Dezocine is generally administered intravenously. It can also be administered in intramuscular doses, and is given singularly rather than continuously. Dezocine has been found to be an effective painkiller comparable to meperidine (pethidine), and so is a more effective analgesic than pentazocine, but causes relatively more respiratory depression than pentazocine. It is a useful drug for the treatment of pain, but side effects such as dizziness limit its clinical application, and it can produce opioid withdrawal syndrome in patients already dependent on other opioids.
Dezocine is generally administered intravenously (as Dalgan™) to relieve post-operative pain in patients. Because of its high efficacy, it is often administered at a base dose of 0.1 mg/kg. Respiratory depression, a side-effect of dezocine, reaches a ceiling at 0.3-0.4 mg/kg. It has potent analgesic results, and greater pain-relieving ability than morphine, codeine, and pethidine. However, naltrexone is a more potent analgesic than dezocine, and may be prescribed in its place.

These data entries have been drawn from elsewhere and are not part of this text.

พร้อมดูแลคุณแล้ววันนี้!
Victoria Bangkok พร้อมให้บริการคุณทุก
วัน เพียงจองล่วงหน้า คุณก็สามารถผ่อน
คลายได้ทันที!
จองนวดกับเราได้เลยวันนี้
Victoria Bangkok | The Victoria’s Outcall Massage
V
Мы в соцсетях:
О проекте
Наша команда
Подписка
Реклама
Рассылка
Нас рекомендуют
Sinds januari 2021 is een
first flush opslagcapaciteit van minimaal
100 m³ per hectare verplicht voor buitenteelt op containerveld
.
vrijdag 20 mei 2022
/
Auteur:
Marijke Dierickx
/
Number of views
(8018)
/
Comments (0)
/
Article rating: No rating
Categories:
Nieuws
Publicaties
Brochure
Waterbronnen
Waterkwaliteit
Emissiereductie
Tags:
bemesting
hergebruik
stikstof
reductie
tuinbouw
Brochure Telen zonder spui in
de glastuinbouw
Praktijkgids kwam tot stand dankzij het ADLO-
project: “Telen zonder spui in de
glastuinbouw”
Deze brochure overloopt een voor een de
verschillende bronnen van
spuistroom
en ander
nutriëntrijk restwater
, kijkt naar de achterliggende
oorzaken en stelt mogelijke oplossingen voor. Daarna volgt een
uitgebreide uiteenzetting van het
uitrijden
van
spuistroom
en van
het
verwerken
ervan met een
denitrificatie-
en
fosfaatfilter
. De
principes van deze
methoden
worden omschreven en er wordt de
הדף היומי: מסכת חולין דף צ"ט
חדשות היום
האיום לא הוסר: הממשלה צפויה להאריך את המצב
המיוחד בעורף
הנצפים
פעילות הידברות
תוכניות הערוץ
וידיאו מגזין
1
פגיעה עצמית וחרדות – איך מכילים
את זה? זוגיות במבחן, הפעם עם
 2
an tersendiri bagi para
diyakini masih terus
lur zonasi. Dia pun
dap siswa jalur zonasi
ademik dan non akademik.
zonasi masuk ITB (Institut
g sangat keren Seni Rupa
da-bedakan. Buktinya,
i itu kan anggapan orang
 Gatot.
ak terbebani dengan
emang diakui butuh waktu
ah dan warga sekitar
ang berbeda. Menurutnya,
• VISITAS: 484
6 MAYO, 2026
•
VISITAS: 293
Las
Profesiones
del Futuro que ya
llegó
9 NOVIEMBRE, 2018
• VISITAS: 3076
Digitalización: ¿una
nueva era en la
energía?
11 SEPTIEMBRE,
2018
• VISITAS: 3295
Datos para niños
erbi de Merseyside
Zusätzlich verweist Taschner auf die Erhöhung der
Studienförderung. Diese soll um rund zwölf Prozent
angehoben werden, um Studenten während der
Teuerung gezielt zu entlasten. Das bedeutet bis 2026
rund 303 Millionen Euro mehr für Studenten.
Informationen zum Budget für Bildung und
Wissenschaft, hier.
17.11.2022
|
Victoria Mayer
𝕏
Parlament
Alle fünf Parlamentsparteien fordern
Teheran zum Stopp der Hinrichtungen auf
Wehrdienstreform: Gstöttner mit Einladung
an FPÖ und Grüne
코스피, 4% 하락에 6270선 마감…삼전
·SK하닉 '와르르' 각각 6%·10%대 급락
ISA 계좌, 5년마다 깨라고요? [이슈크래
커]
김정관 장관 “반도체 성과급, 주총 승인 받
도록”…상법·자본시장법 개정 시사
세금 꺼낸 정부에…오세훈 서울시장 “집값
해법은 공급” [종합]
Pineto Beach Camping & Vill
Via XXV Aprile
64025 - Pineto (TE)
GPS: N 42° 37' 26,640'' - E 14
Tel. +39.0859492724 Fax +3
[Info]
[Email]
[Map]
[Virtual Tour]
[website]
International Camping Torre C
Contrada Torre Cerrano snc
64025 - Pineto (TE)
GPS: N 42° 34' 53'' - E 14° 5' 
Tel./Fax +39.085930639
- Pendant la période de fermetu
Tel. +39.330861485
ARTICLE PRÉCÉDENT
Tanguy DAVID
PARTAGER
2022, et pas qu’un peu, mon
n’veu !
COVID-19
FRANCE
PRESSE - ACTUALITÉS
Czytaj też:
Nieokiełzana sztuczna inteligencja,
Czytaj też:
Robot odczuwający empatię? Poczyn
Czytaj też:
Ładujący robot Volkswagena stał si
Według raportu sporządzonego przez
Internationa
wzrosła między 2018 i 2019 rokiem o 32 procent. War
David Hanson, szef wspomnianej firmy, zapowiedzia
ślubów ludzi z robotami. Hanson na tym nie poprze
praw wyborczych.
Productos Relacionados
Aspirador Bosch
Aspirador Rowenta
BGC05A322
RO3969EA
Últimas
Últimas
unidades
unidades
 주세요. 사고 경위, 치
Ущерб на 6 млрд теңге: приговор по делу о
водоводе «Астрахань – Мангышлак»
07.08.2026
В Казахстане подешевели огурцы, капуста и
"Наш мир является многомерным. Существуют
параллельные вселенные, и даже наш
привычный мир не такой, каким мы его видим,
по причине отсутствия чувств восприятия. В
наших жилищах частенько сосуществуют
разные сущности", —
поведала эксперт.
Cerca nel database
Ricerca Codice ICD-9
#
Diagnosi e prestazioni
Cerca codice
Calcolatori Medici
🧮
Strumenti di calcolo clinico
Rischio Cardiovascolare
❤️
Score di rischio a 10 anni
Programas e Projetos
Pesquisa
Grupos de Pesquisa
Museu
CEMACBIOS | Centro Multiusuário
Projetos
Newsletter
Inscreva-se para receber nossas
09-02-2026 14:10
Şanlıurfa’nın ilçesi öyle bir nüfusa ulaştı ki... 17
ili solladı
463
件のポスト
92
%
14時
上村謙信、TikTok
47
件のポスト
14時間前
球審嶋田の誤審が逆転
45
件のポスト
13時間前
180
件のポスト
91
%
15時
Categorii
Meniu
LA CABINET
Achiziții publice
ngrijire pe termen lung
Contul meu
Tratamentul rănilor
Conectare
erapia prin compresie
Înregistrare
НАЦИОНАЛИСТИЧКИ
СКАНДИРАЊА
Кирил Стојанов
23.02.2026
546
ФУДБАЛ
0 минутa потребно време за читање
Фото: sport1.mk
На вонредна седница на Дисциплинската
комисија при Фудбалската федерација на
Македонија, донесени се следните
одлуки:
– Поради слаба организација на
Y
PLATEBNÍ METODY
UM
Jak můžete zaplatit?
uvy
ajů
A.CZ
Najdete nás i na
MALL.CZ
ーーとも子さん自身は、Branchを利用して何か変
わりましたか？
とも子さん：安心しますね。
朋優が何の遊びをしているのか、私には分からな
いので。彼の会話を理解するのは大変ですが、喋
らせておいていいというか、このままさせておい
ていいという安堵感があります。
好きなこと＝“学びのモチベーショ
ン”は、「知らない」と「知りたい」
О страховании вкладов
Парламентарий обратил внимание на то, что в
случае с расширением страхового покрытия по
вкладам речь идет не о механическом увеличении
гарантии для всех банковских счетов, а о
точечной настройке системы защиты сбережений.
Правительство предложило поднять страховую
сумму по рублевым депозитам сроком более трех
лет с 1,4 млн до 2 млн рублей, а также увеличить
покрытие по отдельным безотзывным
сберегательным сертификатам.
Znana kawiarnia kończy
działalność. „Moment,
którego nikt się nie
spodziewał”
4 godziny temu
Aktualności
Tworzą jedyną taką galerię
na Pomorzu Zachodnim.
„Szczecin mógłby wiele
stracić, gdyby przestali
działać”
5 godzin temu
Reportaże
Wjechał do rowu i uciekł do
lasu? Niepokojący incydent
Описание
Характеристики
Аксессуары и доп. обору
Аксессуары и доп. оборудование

Because decozine has mixed agonist/antagonist effects on mu-, delta-, and kappa-opioid receptors, it has a lowered dependence potential than purely agonistic opiates. It can be prescribed, therefore, in small doses over an extended period of time without causing patients to develop and sustain an addiction. Its efficacy as an analgesic is dose-dependent; however, it displays a ceiling effect in induced respiratory depression at 0.3-0.4 mg/kg.
Side effects at lower doses include mild gastrointestinal discomfort and dizziness. At relatively high doses, it has been found to produce hallucinations. It is often administered in post-operative laproscopy patients as an alternative to fentanyl.